The next block EXT2_IND_BLOCK in the indirect block. This is the address of a block which contains a list of addresses of blocks which contain the data. There are block_size / sizeof(ULONG) addresses in this block.
The EXT2_DIND_BLOCK is simalar, but it is a double indirect block. It countains the address of a block which has a list of indirect block addresses. Each indirect block then has another list is blocks.
The EXT2_TIND_BLOCK is simalar again, but it is the tripple indirect block. It contains a list of double indirect blocks etc.

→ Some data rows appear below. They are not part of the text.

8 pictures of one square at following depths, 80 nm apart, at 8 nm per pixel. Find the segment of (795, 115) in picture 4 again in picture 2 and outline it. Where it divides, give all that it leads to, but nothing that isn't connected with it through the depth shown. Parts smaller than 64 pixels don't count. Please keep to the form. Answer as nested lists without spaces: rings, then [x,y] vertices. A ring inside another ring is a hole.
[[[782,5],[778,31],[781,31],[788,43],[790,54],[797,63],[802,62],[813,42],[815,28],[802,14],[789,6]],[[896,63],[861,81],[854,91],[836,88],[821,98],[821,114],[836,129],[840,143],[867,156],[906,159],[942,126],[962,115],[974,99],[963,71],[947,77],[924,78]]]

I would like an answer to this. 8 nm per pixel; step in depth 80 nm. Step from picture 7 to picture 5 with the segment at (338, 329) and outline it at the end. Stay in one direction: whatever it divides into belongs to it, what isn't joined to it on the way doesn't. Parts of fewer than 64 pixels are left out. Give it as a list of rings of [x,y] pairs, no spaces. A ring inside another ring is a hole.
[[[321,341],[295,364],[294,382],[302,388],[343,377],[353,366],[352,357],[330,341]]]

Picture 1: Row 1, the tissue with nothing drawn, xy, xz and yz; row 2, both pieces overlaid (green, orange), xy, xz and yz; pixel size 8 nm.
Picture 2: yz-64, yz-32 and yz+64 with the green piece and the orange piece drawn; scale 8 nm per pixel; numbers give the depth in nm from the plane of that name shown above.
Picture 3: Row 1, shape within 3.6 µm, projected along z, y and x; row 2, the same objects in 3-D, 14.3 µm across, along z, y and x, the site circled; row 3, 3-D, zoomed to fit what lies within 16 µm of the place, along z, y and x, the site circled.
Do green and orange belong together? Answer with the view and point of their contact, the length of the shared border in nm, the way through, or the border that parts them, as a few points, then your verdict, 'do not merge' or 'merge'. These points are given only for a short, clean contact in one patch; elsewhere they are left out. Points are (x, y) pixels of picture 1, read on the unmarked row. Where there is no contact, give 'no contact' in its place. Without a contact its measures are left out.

Now that you know how to find and read inodes, you can start to read the files. There are a set of special inodes which are reserved for certain puposes. These include
indetifier | value | description |
EXT2_BAD_INO | 1 | Bad blocks inode |
EXT2_ROOT_INO | 2 | Root inode |
EXT2_ACL_IDX_INO | 3 | ACL inode |
EXT2_ACL_DATA_INO | 4 | ACL inode |
EXT2_BOOT_LOADER_INO | 5 | Boot loader inode |
EXT2_UNDEL_DIR_INO | 6 | Undelete directory inode |
EXT2_FIRST_INO | 11 | First non reserved inode |
The most important inode here is the root inode. This is the inode at the root of the file system. This inode is a directory, which like all directories has the following structure:
field name | type | description |
inode | ULONG | address if inode |
rec_len | USHORT | length of this record |
name_len | USHORT | length of file name |
name | CHAR[0] | the file name |
A directory is a list of these structures. The structures can not pass over a block boundary, so the last record is extended to fill the block. And entry with an inode of 0 should be ignored.